The Top 5 Guerilla Job Marketing Campaigns

Job marketing is slowly gaining traction with recruiters, who are realising that it is possible to reach candidate audiences without them having to first visit a job board.

There are many great examples of job marketing from around the world, here are my top 5:

Uber

Uber have really stirred up their industry and they are also doing the same with recruitment. If you ignore the accusations of cancelling rides and look at the undercover recruiter concept (Uber recruiters travel with drivers from competing businesses and then try to recruit them), it really is an incredibly simple and effective recruiting solution.
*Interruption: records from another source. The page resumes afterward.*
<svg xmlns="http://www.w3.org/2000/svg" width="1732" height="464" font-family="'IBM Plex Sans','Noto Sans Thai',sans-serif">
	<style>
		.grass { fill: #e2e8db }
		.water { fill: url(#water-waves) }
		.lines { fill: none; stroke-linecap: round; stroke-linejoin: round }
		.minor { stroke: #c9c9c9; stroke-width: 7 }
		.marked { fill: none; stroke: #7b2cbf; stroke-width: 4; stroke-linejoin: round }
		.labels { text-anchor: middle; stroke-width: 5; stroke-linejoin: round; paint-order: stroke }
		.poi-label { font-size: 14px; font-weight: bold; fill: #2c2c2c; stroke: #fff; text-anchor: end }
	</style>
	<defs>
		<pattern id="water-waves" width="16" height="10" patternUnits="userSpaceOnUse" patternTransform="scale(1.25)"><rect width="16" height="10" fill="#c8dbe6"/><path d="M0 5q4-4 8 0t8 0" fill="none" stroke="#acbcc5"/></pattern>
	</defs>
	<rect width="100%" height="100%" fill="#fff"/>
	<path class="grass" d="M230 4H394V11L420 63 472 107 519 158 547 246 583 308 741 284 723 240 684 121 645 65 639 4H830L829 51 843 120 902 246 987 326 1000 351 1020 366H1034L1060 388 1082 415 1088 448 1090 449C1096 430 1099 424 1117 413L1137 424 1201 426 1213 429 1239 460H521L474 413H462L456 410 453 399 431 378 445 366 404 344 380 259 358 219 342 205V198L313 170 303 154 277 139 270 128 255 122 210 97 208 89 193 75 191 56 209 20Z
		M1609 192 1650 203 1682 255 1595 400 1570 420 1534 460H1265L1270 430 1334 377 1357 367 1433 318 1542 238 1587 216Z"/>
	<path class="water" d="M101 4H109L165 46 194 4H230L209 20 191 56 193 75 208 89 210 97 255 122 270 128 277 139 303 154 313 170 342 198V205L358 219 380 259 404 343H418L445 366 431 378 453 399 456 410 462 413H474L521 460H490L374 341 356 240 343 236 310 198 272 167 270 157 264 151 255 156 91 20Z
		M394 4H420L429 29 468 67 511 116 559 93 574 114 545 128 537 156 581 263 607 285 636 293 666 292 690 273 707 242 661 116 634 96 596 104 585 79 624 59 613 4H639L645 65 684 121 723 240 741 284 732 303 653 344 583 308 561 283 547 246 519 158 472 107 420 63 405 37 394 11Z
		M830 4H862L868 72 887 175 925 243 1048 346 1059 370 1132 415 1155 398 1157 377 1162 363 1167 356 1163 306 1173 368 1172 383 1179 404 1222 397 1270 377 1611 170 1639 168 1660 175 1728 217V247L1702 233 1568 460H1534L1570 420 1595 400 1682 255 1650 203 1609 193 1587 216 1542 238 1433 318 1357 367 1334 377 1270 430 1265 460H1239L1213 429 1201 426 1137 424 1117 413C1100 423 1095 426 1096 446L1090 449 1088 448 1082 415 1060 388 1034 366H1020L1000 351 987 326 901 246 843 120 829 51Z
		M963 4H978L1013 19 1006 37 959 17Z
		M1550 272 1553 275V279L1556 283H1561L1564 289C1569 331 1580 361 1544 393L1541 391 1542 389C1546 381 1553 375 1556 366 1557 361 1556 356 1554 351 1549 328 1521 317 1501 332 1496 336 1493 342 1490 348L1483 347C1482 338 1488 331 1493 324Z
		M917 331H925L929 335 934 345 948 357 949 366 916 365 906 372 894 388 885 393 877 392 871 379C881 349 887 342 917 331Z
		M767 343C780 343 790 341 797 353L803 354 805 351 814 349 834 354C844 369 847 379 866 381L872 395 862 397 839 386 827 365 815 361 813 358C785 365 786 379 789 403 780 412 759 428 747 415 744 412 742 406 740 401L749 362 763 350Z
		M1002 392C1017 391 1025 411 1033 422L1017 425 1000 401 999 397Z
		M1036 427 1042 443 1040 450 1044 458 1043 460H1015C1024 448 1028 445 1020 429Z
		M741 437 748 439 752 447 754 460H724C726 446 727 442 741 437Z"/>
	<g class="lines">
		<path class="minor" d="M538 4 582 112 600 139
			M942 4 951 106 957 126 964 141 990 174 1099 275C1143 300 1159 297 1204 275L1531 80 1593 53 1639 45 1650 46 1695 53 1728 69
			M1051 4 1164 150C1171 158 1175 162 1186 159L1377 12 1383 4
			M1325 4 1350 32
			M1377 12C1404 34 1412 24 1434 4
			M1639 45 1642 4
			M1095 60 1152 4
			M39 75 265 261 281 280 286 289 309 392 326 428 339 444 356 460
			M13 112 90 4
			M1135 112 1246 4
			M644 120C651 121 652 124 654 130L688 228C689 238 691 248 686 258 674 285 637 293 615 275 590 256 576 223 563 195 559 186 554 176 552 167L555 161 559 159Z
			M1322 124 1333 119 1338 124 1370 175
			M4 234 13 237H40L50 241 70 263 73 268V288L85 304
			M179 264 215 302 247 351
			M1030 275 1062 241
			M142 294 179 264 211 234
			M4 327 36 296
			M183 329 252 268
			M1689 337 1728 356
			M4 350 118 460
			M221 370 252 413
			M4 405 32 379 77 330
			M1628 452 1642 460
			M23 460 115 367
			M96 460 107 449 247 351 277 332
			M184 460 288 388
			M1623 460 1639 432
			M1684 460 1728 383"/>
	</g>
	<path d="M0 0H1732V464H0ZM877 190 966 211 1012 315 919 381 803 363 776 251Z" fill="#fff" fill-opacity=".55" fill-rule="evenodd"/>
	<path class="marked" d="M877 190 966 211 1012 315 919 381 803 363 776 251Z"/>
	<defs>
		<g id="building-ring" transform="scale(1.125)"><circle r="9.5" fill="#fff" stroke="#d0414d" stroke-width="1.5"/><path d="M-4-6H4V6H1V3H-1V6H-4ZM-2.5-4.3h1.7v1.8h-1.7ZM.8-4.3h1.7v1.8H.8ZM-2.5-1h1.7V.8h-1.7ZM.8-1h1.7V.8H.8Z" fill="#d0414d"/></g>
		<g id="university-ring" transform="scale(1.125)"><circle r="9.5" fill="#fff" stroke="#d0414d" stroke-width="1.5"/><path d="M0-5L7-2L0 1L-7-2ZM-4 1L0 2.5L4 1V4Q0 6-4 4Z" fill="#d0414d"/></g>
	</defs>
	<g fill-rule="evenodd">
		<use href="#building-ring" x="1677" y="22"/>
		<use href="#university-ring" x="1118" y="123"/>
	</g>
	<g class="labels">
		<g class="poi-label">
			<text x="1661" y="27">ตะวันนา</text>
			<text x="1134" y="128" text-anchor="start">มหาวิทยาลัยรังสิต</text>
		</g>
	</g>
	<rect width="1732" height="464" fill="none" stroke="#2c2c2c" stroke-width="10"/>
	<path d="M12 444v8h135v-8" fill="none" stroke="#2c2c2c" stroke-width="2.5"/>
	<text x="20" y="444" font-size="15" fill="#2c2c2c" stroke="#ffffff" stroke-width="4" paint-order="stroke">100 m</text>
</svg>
Their concept is easily transferable to other sectors, imagine a retail bank recruiter opening an account with a competitor or a flight attendant recruiter flying with a competing airline.

Volkswagon

Uber may well have taken their inspiration from VW. Created by an advertising agency, this campaign involved a young lady taking her car into multiple vehicle workshops throughout Holland. On the underside of her car was a recruitment message (Wanted Mechanics) and a web address.

Ikea 

Again showing that job marketing doesn’t need to be complicated, Ikea inserted Assemble Your Future leaflets into their flat packs. This ensured every customer was aware that they were recruiting. Watch the video

Restaurant Binnen

This campaign is hard to verify, but the premise that doing something very basic can raise awareness, got this into the top 5. Instead of using traditional ‘wanted’ adverts on the restaurant door or adverts on job boards, this restaurant printed red lipstick and a recruitment message for a dishwasher on their beer glasses.

Google

A list wouldn’t be complete without Google, but even though this is 10 years old, it still feels pretty cutting edge compared with most recruitment campaigns.

Google commissioned a Silicon Valley billboard that would host a puzzle designed to appeal to their target audience (people who generally like mathematical puzzles!).

Once the puzzle was solved the participant was presented with a URL that led to another online puzzle, all this before they were even told it was a recruiting campaign for Google.